Gareth Smyth, left, and Craig Graham

Law students Gareth Smyth and Craig Graham slept on their tiny office floor and used their student loans to get their fledgling business off the ground in 2011.

Now, specialist high street estate agent for businesses Hilton Smythe, based in Bolton, is a £1.5m turnover outfit and is aiming to quadruple its performance by handling up to 800 completions by 2020, and to benefit from regeneration £1bn of its home town.

The company wheels and deals in small businesses like cafes, fish and chip shops and a growing pubs market, and is on target for 300 completions this year

Currently, the company headquartered in the town’s Wood Street conservation area boasts a headcount of 46 and has finance director Phil Maguire also on board.

“The first 12 months was very difficult,” said 29-year-old Smyth, who used his surname in the company title, but added the ‘e’ to make it sound less like the name ‘Smith’ when pronounced.

“We slept on the office floor, mainly to get the work done and delved into our student loans and ran up overdrafts.

“In our first year we turned over £60,000. After launching the company we occupied five different offices at the Evans Business Centre on Manchester Road in Bolton, before moving here.”

Four years ago Hilton Smythe invested more than £250,000 buying and renovating their offices at 20 Wood Street.

Meanwhile, Smyth, Graham and Maguire have not stood still in their quest to grow the company.

Their achievement was recognised recently when Smyth was admitted on to the Goldman Sachs 10,000 small business programme.

His participation in that training has led the company to scrapping up-front fees from sellers of small businesses, which Smyth told TheBusinessDesk stands to cost the company up to £500,000.

“We dropped the fees in April as a result of what I learned on the course, but we are aiming to mitigate this by creating a group of companies, including a financial services arm so we can facilitate lending and borrowing,” said Smyth.

“We have identified a gap in the market.

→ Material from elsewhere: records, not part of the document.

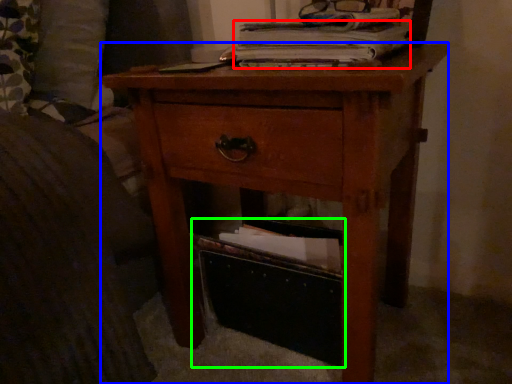
Question: Considering the real-world distances, which object is closest to paperback book (highlighted by a red box)? nightstand (highlighted by a blue box) or storage box (highlighted by a green box).

Choices:
 (A) nightstand
 (B) storage box

Answer: (A)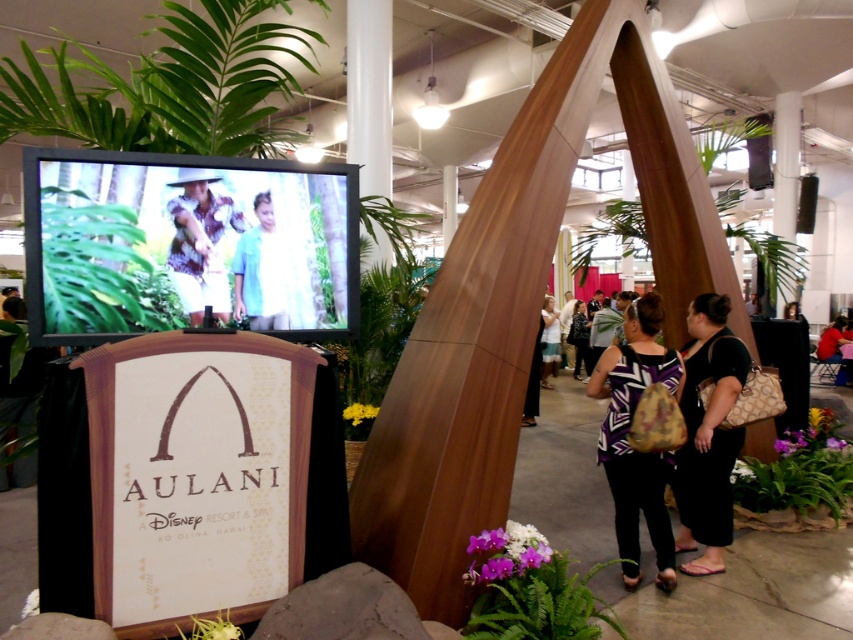
Question: Which point is closer to the camera?

Choices:
 (A) (795, 272)
 (B) (532, 355)

Answer: (B)

Question: Estimate the real-world distances between objects in this image. Which object is closer to the dark gray fabric dress at center?

Choices:
 (A) light blue denim shorts at center
 (B) green leafy plant at upper center
 (C) black fabric dress at center
 (D) light blue shirt at center

Answer: (A)

Question: Which of the following is the closest to the observer?

Choices:
 (A) red shirt at right
 (B) patterned fabric dress at center
 (C) light blue denim shorts at center
 (D) green leafy plant at lower right

Answer: (B)

Question: Is light blue shirt at center smaller than light blue denim shorts at center?

Choices:
 (A) yes
 (B) no

Answer: (A)

Question: Is purple glossy orchid at lower center positioned in front of green leafy plant at lower right?

Choices:
 (A) yes
 (B) no

Answer: (A)

Question: Can you confirm if black fabric dress at center is wider than green leafy plant at upper center?

Choices:
 (A) no
 (B) yes

Answer: (B)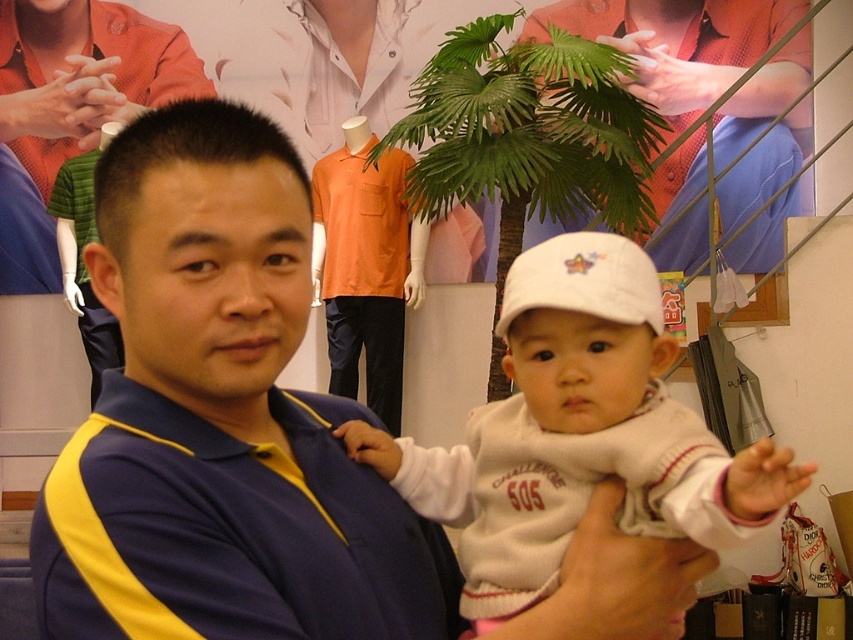
You are a customer in a clothing store and see the white fleece sweater at center and the green leafy plant at upper center. Which object is taller?

The green leafy plant at upper center is taller than the white fleece sweater at center.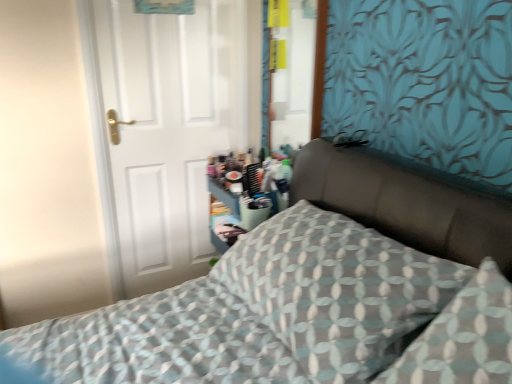
Question: From the image's perspective, does white matte door at left appear lower than patterned fabric pillow at center?

Choices:
 (A) yes
 (B) no

Answer: (B)

Question: Considering the relative sizes of white matte door at left and patterned fabric pillow at center in the image provided, is white matte door at left wider than patterned fabric pillow at center?

Choices:
 (A) yes
 (B) no

Answer: (B)

Question: Does white matte door at left appear on the left side of patterned fabric pillow at center?

Choices:
 (A) yes
 (B) no

Answer: (A)

Question: Are white matte door at left and patterned fabric pillow at center far apart?

Choices:
 (A) no
 (B) yes

Answer: (B)

Question: Considering the relative positions of white matte door at left and patterned fabric pillow at center in the image provided, is white matte door at left behind patterned fabric pillow at center?

Choices:
 (A) no
 (B) yes

Answer: (B)

Question: Can you confirm if white matte door at left is positioned to the right of patterned fabric pillow at center?

Choices:
 (A) yes
 (B) no

Answer: (B)

Question: Can you confirm if patterned fabric pillow at center is thinner than white matte door at left?

Choices:
 (A) yes
 (B) no

Answer: (B)

Question: Is patterned fabric pillow at center to the right of white matte door at left from the viewer's perspective?

Choices:
 (A) yes
 (B) no

Answer: (A)

Question: Is patterned fabric pillow at center looking in the opposite direction of white matte door at left?

Choices:
 (A) yes
 (B) no

Answer: (B)

Question: Considering the relative sizes of patterned fabric pillow at center and white matte door at left in the image provided, is patterned fabric pillow at center wider than white matte door at left?

Choices:
 (A) no
 (B) yes

Answer: (B)

Question: Does patterned fabric pillow at center have a lesser height compared to white matte door at left?

Choices:
 (A) yes
 (B) no

Answer: (A)

Question: Can we say patterned fabric pillow at center lies outside white matte door at left?

Choices:
 (A) no
 (B) yes

Answer: (B)

Question: Is patterned fabric pillow at center turned away from patterned fabric bed at center?

Choices:
 (A) yes
 (B) no

Answer: (A)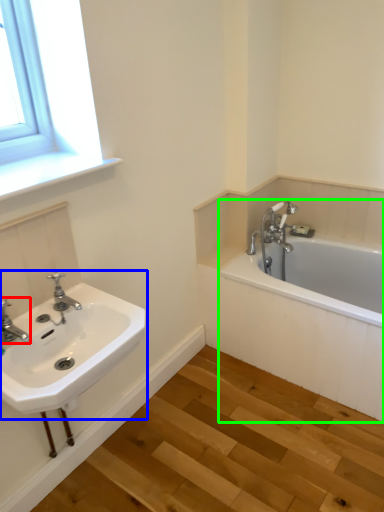
Question: Estimate the real-world distances between objects in this image. Which object is farther from tap (highlighted by a red box), sink (highlighted by a blue box) or bathtub (highlighted by a green box)?

Choices:
 (A) sink
 (B) bathtub

Answer: (B)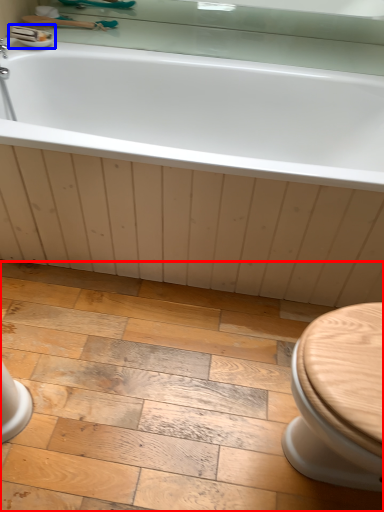
Question: Among these objects, which one is nearest to the camera, ceramic tile (highlighted by a red box) or sink (highlighted by a blue box)?

Choices:
 (A) ceramic tile
 (B) sink

Answer: (A)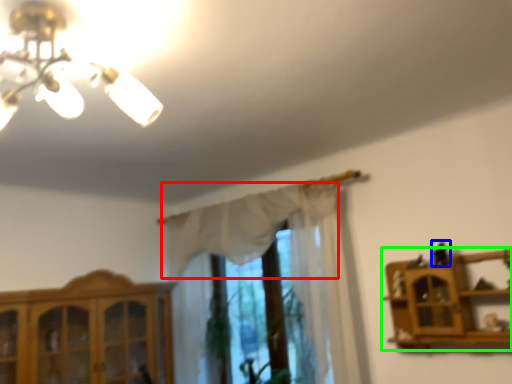
Question: Based on their relative distances, which object is nearer to curtain (highlighted by a red box)? Choose from toy (highlighted by a blue box) and shelf (highlighted by a green box).

Choices:
 (A) toy
 (B) shelf

Answer: (B)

We were the first business in our sector to include legal fees for sellers and we have been copied.”

The company enjoys a selling ratio of up to three in 10 businesses it handles, which is very good for the sector. It recently celebrated its record month (in March) with 49 transactions.

“We’re on the verge of selling two businesses a day,” said Smyth.

The ambitious trio have no plans to leave Bolton and in fact focusing on potential opportunities which may emerge as the town embarks on a £1bn regeneration programme which could bring in many community-type small businesses.

“There are lots of boarded up shops at the moment,” said Smyth. “But there is always opportunities in areas in need of regeneration.

“We’re looking forward to seeing what happens in the near future.”